BRIGHTON, England (Reuters) - They came with their faces painted red and white, entire families swishing flags bearing the ‘circle of the sun’. They had come, imbued by that peculiar brand of Britishness which demands neutrals cheer for the underdog.
As dusk fell on the English south coast, their faces were a tear-streaked mess of pink, and their heads shook in disbelief after they had found themselves playing a vibrant part in the biggest shock in Rugby World Cup history.
Japan, those bravest of Brave Blossoms, put twice champions South Africa to the sword 34-32, in a manner which rocked world rugby to its core.
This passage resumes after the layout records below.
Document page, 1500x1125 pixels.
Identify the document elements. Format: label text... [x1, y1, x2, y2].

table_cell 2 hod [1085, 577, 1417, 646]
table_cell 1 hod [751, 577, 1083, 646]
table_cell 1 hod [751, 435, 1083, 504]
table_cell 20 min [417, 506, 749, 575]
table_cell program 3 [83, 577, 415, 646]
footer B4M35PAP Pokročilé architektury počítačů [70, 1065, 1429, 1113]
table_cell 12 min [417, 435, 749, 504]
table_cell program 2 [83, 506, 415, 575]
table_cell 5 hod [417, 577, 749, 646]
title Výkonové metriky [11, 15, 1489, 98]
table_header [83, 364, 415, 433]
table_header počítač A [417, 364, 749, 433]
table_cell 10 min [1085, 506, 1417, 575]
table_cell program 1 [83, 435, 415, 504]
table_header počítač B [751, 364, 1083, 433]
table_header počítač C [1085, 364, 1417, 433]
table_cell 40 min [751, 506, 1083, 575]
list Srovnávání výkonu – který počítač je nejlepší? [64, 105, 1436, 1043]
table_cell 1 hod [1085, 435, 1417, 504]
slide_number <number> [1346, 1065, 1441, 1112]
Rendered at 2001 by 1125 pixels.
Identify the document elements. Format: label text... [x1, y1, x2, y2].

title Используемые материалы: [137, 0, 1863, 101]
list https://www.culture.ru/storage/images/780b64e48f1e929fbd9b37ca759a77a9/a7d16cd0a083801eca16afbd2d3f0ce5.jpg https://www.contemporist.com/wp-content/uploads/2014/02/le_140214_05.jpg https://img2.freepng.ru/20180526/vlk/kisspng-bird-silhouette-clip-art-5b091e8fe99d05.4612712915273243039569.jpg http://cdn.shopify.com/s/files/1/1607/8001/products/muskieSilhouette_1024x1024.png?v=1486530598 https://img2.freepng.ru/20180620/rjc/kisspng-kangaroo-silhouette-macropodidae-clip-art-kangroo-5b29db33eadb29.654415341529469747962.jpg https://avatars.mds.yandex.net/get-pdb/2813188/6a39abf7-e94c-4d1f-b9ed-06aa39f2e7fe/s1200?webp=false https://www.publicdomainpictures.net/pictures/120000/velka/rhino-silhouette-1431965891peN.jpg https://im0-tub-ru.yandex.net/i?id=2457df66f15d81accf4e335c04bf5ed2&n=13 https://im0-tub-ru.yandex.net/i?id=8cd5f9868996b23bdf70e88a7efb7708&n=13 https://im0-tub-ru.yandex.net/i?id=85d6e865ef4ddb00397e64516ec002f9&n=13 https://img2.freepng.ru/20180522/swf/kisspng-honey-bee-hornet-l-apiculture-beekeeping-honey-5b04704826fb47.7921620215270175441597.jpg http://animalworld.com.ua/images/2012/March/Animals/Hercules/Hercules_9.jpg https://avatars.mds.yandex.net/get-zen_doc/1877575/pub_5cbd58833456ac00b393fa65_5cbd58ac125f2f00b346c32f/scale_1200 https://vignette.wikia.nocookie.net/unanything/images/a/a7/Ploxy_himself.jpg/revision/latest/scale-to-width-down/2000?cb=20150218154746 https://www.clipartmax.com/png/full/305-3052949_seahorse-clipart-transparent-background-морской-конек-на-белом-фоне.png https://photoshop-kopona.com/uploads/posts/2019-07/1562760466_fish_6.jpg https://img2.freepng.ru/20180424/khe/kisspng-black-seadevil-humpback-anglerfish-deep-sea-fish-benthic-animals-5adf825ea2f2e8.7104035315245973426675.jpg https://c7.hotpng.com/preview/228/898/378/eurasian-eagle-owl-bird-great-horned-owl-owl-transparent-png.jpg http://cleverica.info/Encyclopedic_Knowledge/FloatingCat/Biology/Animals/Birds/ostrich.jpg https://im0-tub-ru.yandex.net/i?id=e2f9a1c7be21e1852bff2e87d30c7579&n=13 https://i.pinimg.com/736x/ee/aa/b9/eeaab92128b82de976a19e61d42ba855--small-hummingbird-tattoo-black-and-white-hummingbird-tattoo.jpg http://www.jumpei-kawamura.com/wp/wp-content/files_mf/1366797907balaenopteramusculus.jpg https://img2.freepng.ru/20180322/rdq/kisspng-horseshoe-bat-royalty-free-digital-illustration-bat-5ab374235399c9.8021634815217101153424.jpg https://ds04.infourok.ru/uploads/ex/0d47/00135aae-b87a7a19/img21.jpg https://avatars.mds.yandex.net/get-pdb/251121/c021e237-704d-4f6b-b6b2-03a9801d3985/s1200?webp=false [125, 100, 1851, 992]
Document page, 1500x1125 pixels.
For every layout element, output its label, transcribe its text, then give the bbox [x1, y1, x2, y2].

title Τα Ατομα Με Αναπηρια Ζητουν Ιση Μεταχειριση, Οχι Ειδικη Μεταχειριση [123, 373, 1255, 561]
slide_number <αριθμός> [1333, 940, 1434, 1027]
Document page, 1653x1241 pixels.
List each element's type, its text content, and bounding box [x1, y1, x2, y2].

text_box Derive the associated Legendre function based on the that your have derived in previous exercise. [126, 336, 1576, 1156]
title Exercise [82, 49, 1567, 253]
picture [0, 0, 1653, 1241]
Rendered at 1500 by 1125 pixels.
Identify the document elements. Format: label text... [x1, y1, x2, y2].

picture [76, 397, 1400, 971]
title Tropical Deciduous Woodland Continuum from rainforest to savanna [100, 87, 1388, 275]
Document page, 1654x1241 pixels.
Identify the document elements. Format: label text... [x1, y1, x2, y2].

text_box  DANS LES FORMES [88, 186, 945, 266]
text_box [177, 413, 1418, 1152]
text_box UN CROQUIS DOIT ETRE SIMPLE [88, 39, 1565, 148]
“What?” shouted wide-eyed Maureen Pearte, a teacher who had travelled from London to watch the game.
Her one word refrain almost said it all.
Laughing as she left the stadium, she said: “I’m here with my South African friends, but... how good were ‘they’?”
She was right. ‘They’ had been superb, and remarkably catapulted Japanese rugby to the front page of newspapers around the world.
Euphoria was widespread.
“I love Japan,” grinned one local, who gave his name as Matt.
Sporting a white long-sleeved rugby jersey with the Japanese crest on his chest, he waved a plastic pint of beer in the air, his glassy eyes following it in its arc.
“I love Japan,” he said again. It was that kind of day.
There had been no element of luck in this triumph of heart and pugnacious spirit over a member of rugby’s aristocracy.
And if neutrals had been confused that, in picking unfancied Japan, they had chosen the wrong underdog, it was understandable.
For confusion reigned at Brighton’s Community Stadium where the Springboks’ supposed hors d’oeuvre played throughout like red-and-white striped All Blacks.
Full of heart, full of running and wielding lethal chop tackles to halt wave after wave of South African attack, before stealing the ball and countering at blistering pace, the Japanese looked every bit the equal of the twice champion Springboks.
And so it proved.
Chants of “Nippon, Nippon, Nippon” reverberated around the arena, normally home to English Championship football club Brighton and Hove Albion, as this most unlikely of results unfolded.
It wasn’t supposed to have been like this. The Japanese were meant to tire and flag against a nation boasting the best win rate of any in the world cup — more than 80 percent of their World Cup matches to date had ended in a Springbok win.
Not this time.
Superlatives can barely do the shock justice. Nor can they fully explain the manner of the upset.
Ultimately, aphorism may make a better fist of it. When all is said and done, the proverb ‘fortune favours the brave’ sums it up best, for the Japanese were nothing but courageous.
Time and again eschewing opportunities for a three-point penalty, instead they sought to batter through one of the toughest defensive units in the game in search of tries.
Never more so was this telling than at the death, when a draw with the mighty South Africans was a stone-dead penalty away. But once again the Japanese put faith in their ability when few in the crowd, or the banks of assembled commentators and experts, or the millions at home, shared that faith.
They were right, though, and on the last play of the game, replacement Kame Hesketh finally found a way through to clinch the most momentous win and put Japan — and Brighton — firmly on the rugby map.